Harrison sent the letter in response to the recent Supreme Court decision relating to same.
“Thank you for championing conservative priorities during the regular legislative session, including banning racially discriminatory practices like diversity, equity, and inclusion in our public universities,” stated Harrison.
“Considering yesterday’s historic Supreme Court decision striking down explicit and facially racist affirmative action practices in universities, I believe that, without legislative action, Texans might not fully realize the benefits of this decision. We must build on this momentum and maximally protect our citizens from government-sanctioned discrimination on the basis of race.”
Harrison asked for the item to be added to the current special session for the 88th legislative session.
In his letter he also wrote, “I appreciate your chief of staff’s memo to state agencies in February directing them to end race-based employment practices. The Legislature should also codify this prohibition into law.”

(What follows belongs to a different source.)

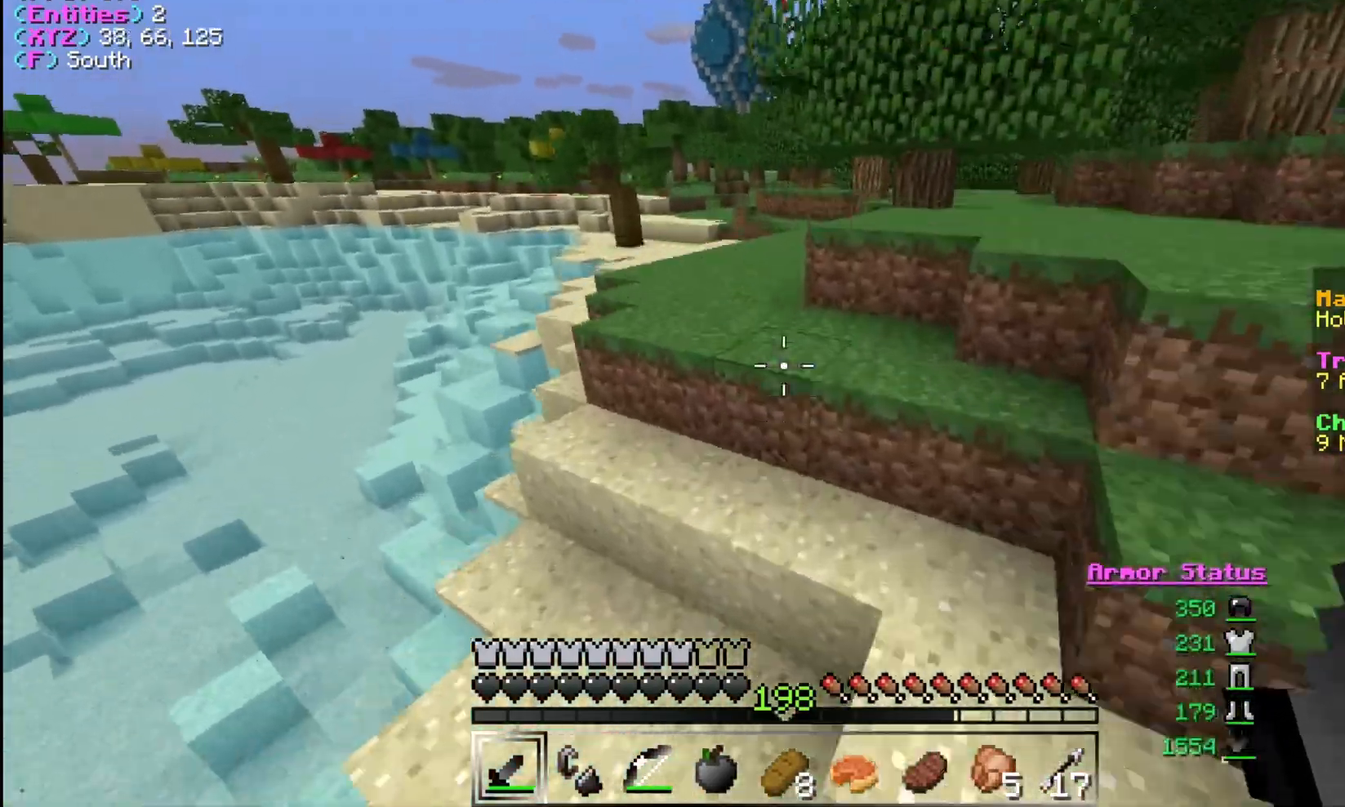
{"keys": ["w"], "mouse": [], "events": [[133, "a", "down"], [500, "a", "up"]]}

Harrison made mention in his letter of Supreme Court Justice Clarence Thomas stating after the Supreme Court ruling regarding Students for Fair Admissions v. Harvard, that race-based employment and admission policies that are predicated on a fallacious linking of race with individual outcomes “is an insult to individual achievement and cancerous to young minds seeking to push through barriers, rather than consign themselves to permanent victimhood.”
Harrison indicated he also believes Texas should not tolerate racist policies, but rather should act on the sentiments Justice John Roberts articulated in the opinion when he explained eliminating racial discrimination means eliminating all of it.
However there are two sides and two thoughts to every political action in local, state and national politics and in this paper we believe both sides should be presented.
State Representative Carl Sherman (D-109), whose district is located just next to Harrison’s District 10, said he believes regarding the United State Supreme Court’s decision to wipe out affirmative action in higher education that it is “exactly why we need new and better leadership for Texans in the United States Senate and Congress.”
Sherman continued, “We can see clearly how the politically motivated Court chose not to address the ‘affirmative privilege’ of the elite families of lawmakers and high courts to get their children and grandchildren into prestigious universities. The extremist continues to attack DEI initiatives, erase Black America from our children’s history books, fight to take away women’s freedoms and our right to vote.
“Enough is enough – we need bold bipartisan representation within both the judicial and legislative branch that respects all Texans with equitable opportunities, and we need it now. May God continue to bless us as we strive to be a more perfect Union.”